Son air sûre d'elle, sa façon de parler et d'imposer ses idées, qui étaient contraires aux siennes, l'énervaient au plus haut point.

Et s'il n'avait pas eu peur des représailles et de perdre sa place au sein de la très réputée Berlin Marketing Agency, - ou BMA -, le blond aurait volontiers abandonné sa collègue au bord de cette route quasi-déserte.

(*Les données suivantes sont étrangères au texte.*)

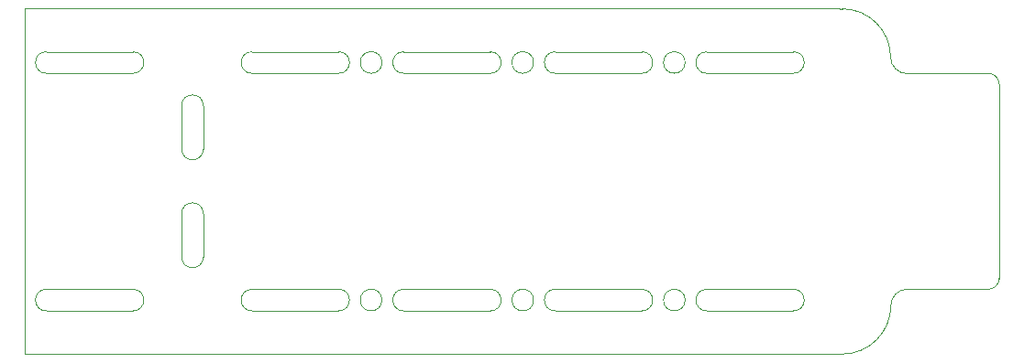
<source format=gm1>
G04 #@! TF.GenerationSoftware,KiCad,Pcbnew,8.0.5*
G04 #@! TF.CreationDate,2024-10-16T23:13:09+09:00*
G04 #@! TF.ProjectId,20240922_FV-1,32303234-3039-4323-925f-46562d312e6b,rev?*
G04 #@! TF.SameCoordinates,Original*
G04 #@! TF.FileFunction,Profile,NP*
%FSLAX46Y46*%
G04 Gerber Fmt 4.6, Leading zero omitted, Abs format (unit mm)*
G04 Created by KiCad (PCBNEW 8.0.5) date 2024-10-16 23:13:09*
%MOMM*%
%LPD*%
G01*
G04 APERTURE LIST*
G04 #@! TA.AperFunction,Profile*
%ADD10C,0.050000*%
G04 #@! TD*
G04 APERTURE END LIST*
D10*
X159000000Y-107000000D02*
X167000000Y-107000000D01*
X157000000Y-106000000D02*
G75*
G02*
X155000000Y-106000000I-1000000J0D01*
G01*
X155000000Y-106000000D02*
G75*
G02*
X157000000Y-106000000I1000000J0D01*
G01*
X120000000Y-83000000D02*
X112000000Y-83000000D01*
X173000000Y-107000000D02*
G75*
G02*
X173000000Y-105000000I0J1000000D01*
G01*
X173000000Y-107000000D02*
X181000000Y-107000000D01*
X200000000Y-104000000D02*
X200000000Y-86000000D01*
X126500000Y-102000000D02*
X126500000Y-98000000D01*
X181000000Y-83000000D02*
G75*
G02*
X181000000Y-85000000I0J-1000000D01*
G01*
X181000000Y-83000000D02*
X173000000Y-83000000D01*
X112000000Y-85000000D02*
G75*
G02*
X112000000Y-83000000I0J1000000D01*
G01*
X185500000Y-79027523D02*
X185000000Y-79000000D01*
X120000000Y-105000000D02*
X112000000Y-105000000D01*
X124500000Y-88000000D02*
X124500000Y-92000000D01*
X112000000Y-107000000D02*
X120000000Y-107000000D01*
X167000000Y-83000000D02*
X159000000Y-83000000D01*
X110000000Y-111000000D02*
X185000000Y-111000000D01*
X190000000Y-106500000D02*
G75*
G02*
X185500000Y-111000000I-4500000J0D01*
G01*
X199000000Y-85000000D02*
G75*
G02*
X200000000Y-86000000I0J-1000000D01*
G01*
X153000000Y-105000000D02*
G75*
G02*
X153000000Y-107000000I0J-1000000D01*
G01*
X159000000Y-107000000D02*
G75*
G02*
X159000000Y-105000000I0J1000000D01*
G01*
X191500000Y-105000000D02*
X199000000Y-105000000D01*
X185500000Y-111000000D02*
X185000000Y-111000000D01*
X120000000Y-83000000D02*
G75*
G02*
X120000000Y-85000000I0J-1000000D01*
G01*
X131000000Y-107000000D02*
G75*
G02*
X131000000Y-105000000I0J1000000D01*
G01*
X124500000Y-98000000D02*
X124500000Y-102000000D01*
X181000000Y-105000000D02*
G75*
G02*
X181000000Y-107000000I0J-1000000D01*
G01*
X153000000Y-105000000D02*
X145000000Y-105000000D01*
X145000000Y-107000000D02*
X153000000Y-107000000D01*
X139000000Y-83000000D02*
G75*
G02*
X139000000Y-85000000I0J-1000000D01*
G01*
X120000000Y-105000000D02*
G75*
G02*
X120000000Y-107000000I0J-1000000D01*
G01*
X112000000Y-107000000D02*
G75*
G02*
X112000000Y-105000000I0J1000000D01*
G01*
X198000000Y-85000000D02*
X199000000Y-85000000D01*
X143000000Y-84000000D02*
G75*
G02*
X141000000Y-84000000I-1000000J0D01*
G01*
X141000000Y-84000000D02*
G75*
G02*
X143000000Y-84000000I1000000J0D01*
G01*
X139000000Y-83000000D02*
X131000000Y-83000000D01*
X145000000Y-85000000D02*
G75*
G02*
X145000000Y-83000000I0J1000000D01*
G01*
X190000000Y-106500000D02*
G75*
G02*
X191500000Y-105000000I1500000J0D01*
G01*
X139000000Y-105000000D02*
X131000000Y-105000000D01*
X145000000Y-85000000D02*
X153000000Y-85000000D01*
X124500000Y-98000000D02*
G75*
G02*
X126500000Y-98000000I1000000J0D01*
G01*
X181000000Y-105000000D02*
X173000000Y-105000000D01*
X131000000Y-85000000D02*
G75*
G02*
X131000000Y-83000000I0J1000000D01*
G01*
X159000000Y-85000000D02*
G75*
G02*
X159000000Y-83000000I0J1000000D01*
G01*
X153000000Y-83000000D02*
X145000000Y-83000000D01*
X167000000Y-83000000D02*
G75*
G02*
X167000000Y-85000000I0J-1000000D01*
G01*
X167000000Y-105000000D02*
X159000000Y-105000000D01*
X173000000Y-85000000D02*
G75*
G02*
X173000000Y-83000000I0J1000000D01*
G01*
X143000000Y-106000000D02*
G75*
G02*
X141000000Y-106000000I-1000000J0D01*
G01*
X141000000Y-106000000D02*
G75*
G02*
X143000000Y-106000000I1000000J0D01*
G01*
X112000000Y-85000000D02*
X120000000Y-85000000D01*
X126500000Y-92000000D02*
G75*
G02*
X124500000Y-92000000I-1000000J0D01*
G01*
X153000000Y-83000000D02*
G75*
G02*
X153000000Y-85000000I0J-1000000D01*
G01*
X185500000Y-79027523D02*
G75*
G02*
X189972477Y-83500000I0J-4472477D01*
G01*
X198000000Y-85000000D02*
X191500000Y-85027523D01*
X167000000Y-105000000D02*
G75*
G02*
X167000000Y-107000000I0J-1000000D01*
G01*
X185000000Y-79000000D02*
X110000000Y-79000000D01*
X200000000Y-104000000D02*
G75*
G02*
X199000000Y-105000000I-1000000J0D01*
G01*
X159000000Y-85000000D02*
X167000000Y-85000000D01*
X124500000Y-88000000D02*
G75*
G02*
X126500000Y-88000000I1000000J0D01*
G01*
X145000000Y-107000000D02*
G75*
G02*
X145000000Y-105000000I0J1000000D01*
G01*
X157000000Y-84000000D02*
G75*
G02*
X155000000Y-84000000I-1000000J0D01*
G01*
X155000000Y-84000000D02*
G75*
G02*
X157000000Y-84000000I1000000J0D01*
G01*
X126500000Y-102000000D02*
G75*
G02*
X124500000Y-102000000I-1000000J0D01*
G01*
X191500000Y-85027523D02*
G75*
G02*
X189972477Y-83500000I0J1527523D01*
G01*
X110000000Y-79000000D02*
X110000000Y-111000000D01*
X171000000Y-84000000D02*
G75*
G02*
X169000000Y-84000000I-1000000J0D01*
G01*
X169000000Y-84000000D02*
G75*
G02*
X171000000Y-84000000I1000000J0D01*
G01*
X139000000Y-105000000D02*
G75*
G02*
X139000000Y-107000000I0J-1000000D01*
G01*
X131000000Y-107000000D02*
X139000000Y-107000000D01*
X173000000Y-85000000D02*
X181000000Y-85000000D01*
X126500000Y-92000000D02*
X126500000Y-88000000D01*
X171000000Y-106000000D02*
G75*
G02*
X169000000Y-106000000I-1000000J0D01*
G01*
X169000000Y-106000000D02*
G75*
G02*
X171000000Y-106000000I1000000J0D01*
G01*
X131000000Y-85000000D02*
X139000000Y-85000000D01*
M02*

</source>
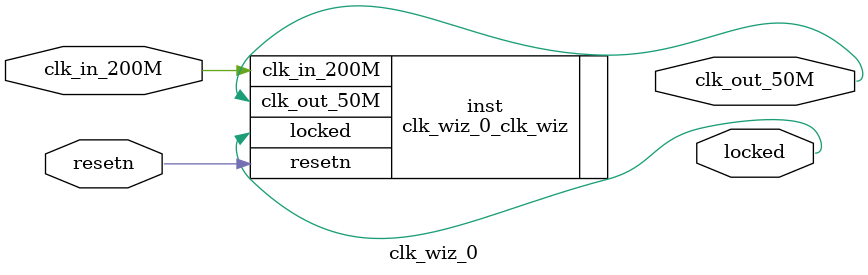
<source format=v>


`timescale 1ps/1ps

(* CORE_GENERATION_INFO = "clk_wiz_0,clk_wiz_v6_0_6_0_0,{component_name=clk_wiz_0,use_phase_alignment=true,use_min_o_jitter=false,use_max_i_jitter=false,use_dyn_phase_shift=false,use_inclk_switchover=false,use_dyn_reconfig=false,enable_axi=0,feedback_source=FDBK_AUTO,PRIMITIVE=MMCM,num_out_clk=1,clkin1_period=5.000,clkin2_period=10.0,use_power_down=false,use_reset=true,use_locked=true,use_inclk_stopped=false,feedback_type=SINGLE,CLOCK_MGR_TYPE=NA,manual_override=false}" *)

module clk_wiz_0 
 (
  // Clock out ports
  output        clk_out_50M,
  // Status and control signals
  input         resetn,
  output        locked,
 // Clock in ports
  input         clk_in_200M
 );

  clk_wiz_0_clk_wiz inst
  (
  // Clock out ports  
  .clk_out_50M(clk_out_50M),
  // Status and control signals               
  .resetn(resetn), 
  .locked(locked),
 // Clock in ports
  .clk_in_200M(clk_in_200M)
  );

endmodule

</source>
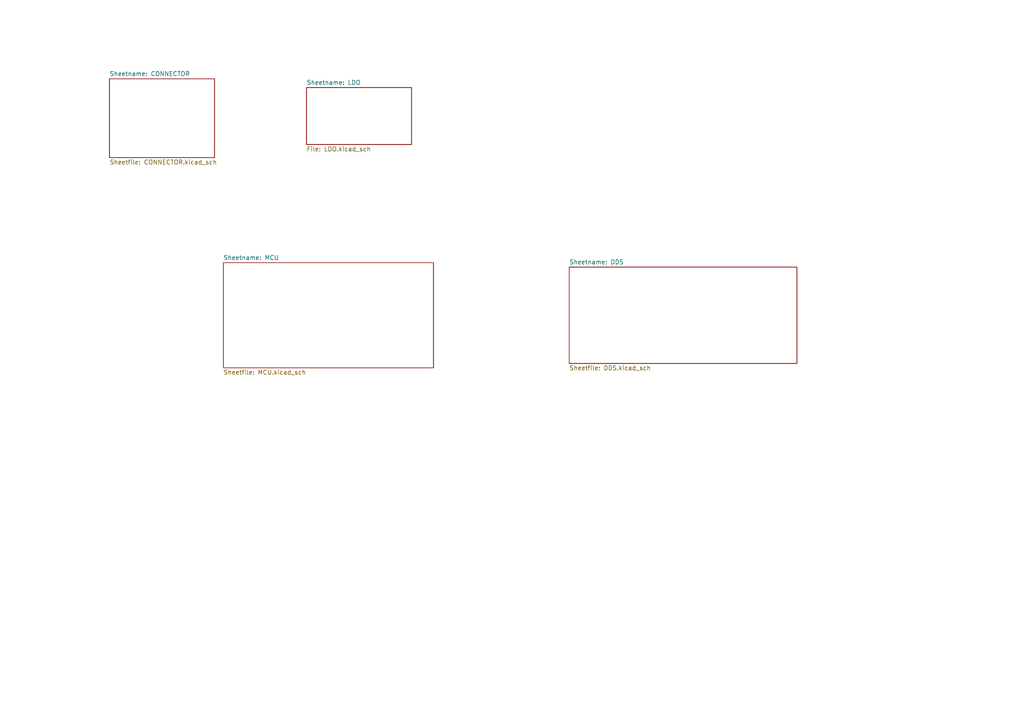
<source format=kicad_sch>
(kicad_sch
	(version 20250114)
	(generator "eeschema")
	(generator_version "9.0")
	(uuid "87eb4be0-ba1c-4dce-a9c8-999098c87f17")
	(paper "A4")
	(lib_symbols)
	(sheet
		(at 88.9 25.4)
		(size 30.48 16.51)
		(exclude_from_sim no)
		(in_bom yes)
		(on_board yes)
		(dnp no)
		(fields_autoplaced yes)
		(stroke
			(width 0.1524)
			(type solid)
		)
		(fill
			(color 0 0 0 0.0000)
		)
		(uuid "181975ae-3be2-4e86-b7e6-946c03ae92aa")
		(property "Sheetname" "LDO"
			(at 88.9 24.6884 0)
			(show_name yes)
			(effects
				(font
					(size 1.27 1.27)
				)
				(justify left bottom)
			)
		)
		(property "Sheetfile" "LDO.kicad_sch"
			(at 88.9 42.4946 0)
			(effects
				(font
					(size 1.27 1.27)
				)
				(justify left top)
			)
		)
		(instances
			(project "hexaGenMini-v1"
				(path "/87eb4be0-ba1c-4dce-a9c8-999098c87f17"
					(page "2")
				)
			)
		)
	)
	(sheet
		(at 64.77 76.2)
		(size 60.96 30.48)
		(exclude_from_sim no)
		(in_bom yes)
		(on_board yes)
		(dnp no)
		(fields_autoplaced yes)
		(stroke
			(width 0.1524)
			(type solid)
		)
		(fill
			(color 0 0 0 0.0000)
		)
		(uuid "73c52cbb-461b-47c3-a7ee-e8065dca72a5")
		(property "Sheetname" "MCU"
			(at 64.77 75.4884 0)
			(show_name yes)
			(effects
				(font
					(size 1.27 1.27)
				)
				(justify left bottom)
			)
		)
		(property "Sheetfile" "MCU.kicad_sch"
			(at 64.77 107.2646 0)
			(show_name yes)
			(effects
				(font
					(size 1.27 1.27)
				)
				(justify left top)
			)
		)
		(instances
			(project "hexaGenMini-v1"
				(path "/87eb4be0-ba1c-4dce-a9c8-999098c87f17"
					(page "4")
				)
			)
		)
	)
	(sheet
		(at 31.75 22.86)
		(size 30.48 22.86)
		(exclude_from_sim no)
		(in_bom yes)
		(on_board yes)
		(dnp no)
		(fields_autoplaced yes)
		(stroke
			(width 0.1524)
			(type solid)
		)
		(fill
			(color 0 0 0 0.0000)
		)
		(uuid "c097cd0d-933c-4b7c-89b3-e8ff6a0119ca")
		(property "Sheetname" "CONNECTOR"
			(at 31.75 22.1484 0)
			(show_name yes)
			(effects
				(font
					(size 1.27 1.27)
				)
				(justify left bottom)
			)
		)
		(property "Sheetfile" "CONNECTOR.kicad_sch"
			(at 31.75 46.3046 0)
			(show_name yes)
			(effects
				(font
					(size 1.27 1.27)
				)
				(justify left top)
			)
		)
		(instances
			(project "hexaGenMini-v1"
				(path "/87eb4be0-ba1c-4dce-a9c8-999098c87f17"
					(page "3")
				)
			)
		)
	)
	(sheet
		(at 165.1 77.47)
		(size 66.04 27.94)
		(exclude_from_sim no)
		(in_bom yes)
		(on_board yes)
		(dnp no)
		(fields_autoplaced yes)
		(stroke
			(width 0.1524)
			(type solid)
		)
		(fill
			(color 0 0 0 0.0000)
		)
		(uuid "d4d2fcb4-0a64-4c28-96da-ff74c0fa8a79")
		(property "Sheetname" "DDS"
			(at 165.1 76.7584 0)
			(show_name yes)
			(effects
				(font
					(size 1.27 1.27)
				)
				(justify left bottom)
			)
		)
		(property "Sheetfile" "DDS.kicad_sch"
			(at 165.1 105.9946 0)
			(show_name yes)
			(effects
				(font
					(size 1.27 1.27)
				)
				(justify left top)
			)
		)
		(instances
			(project "hexaGenMini-v1"
				(path "/87eb4be0-ba1c-4dce-a9c8-999098c87f17"
					(page "5")
				)
			)
		)
	)
	(sheet_instances
		(path "/"
			(page "1")
		)
	)
	(embedded_fonts no)
)

</source>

Un sourire en coin naquit sur ses lèvres en imaginant Jillian devoir traverser à pieds la campagne qui était bordée par la forêt. Ce serait tellement jouissif de la voir courir désespérément après la voiture en hurlant et l'injuriant de tous les noms.

Seulement voilà, s'ils en étaient réduits à faire ce long trajet côte à côte, c'était bien à cause de toute cette animosité qui régnait entre eux.

Leur patron avait été clair, ses deux chargés d'études marketing devaient absolument se rendre à ce séminaire d'entreprise, dont l'issue finale serait une meilleure entente et un renforcement de la cohésion de groupe. Ils n'avaient pas d'autres choix que de se plier aux règles s'ils espéraient garder leur poste.

S'ils étaient censés collaborer, Bill et Jillian n'avaient jamais réussi à présenter un projet commun et travaillaient donc chacun sur le sien.

Ainsi, deux démonstrations avaient toujours lieues, avec des idées bien opposées. L'un ciblait un public plutôt aisé, tandis que l'autre visait, en revanche, les familles nombreuses ayant un pouvoir d'achat un peu moindre. Leur directeur marketing, Gustav Schäfer n'avait plus qu'à choisir lequel des deux leur rapporterait le plus.

Dès le début, Bill et Jillian s'étaient donc retrouvés en compétition directe. Chacun faisait de son mieux pour être meilleur et n'hésitait pas à dénigrer le travail de l'autre en pointant les défauts de tel ou tel projet. Et si, durant la première année, cette situation n'avait posé aucun problème au bon fonctionnement de l'entreprise, aujourd'hui, ce n'était clairement plus le cas.

Leur travail en souffrait et bien vite, la concurrence qui existait entre eux s'était transformée en une rivalité virulente.

L'animosité qui animait désormais chacune de leurs actions, s'était accrue après l'annonce du départ de leur directeur marketing.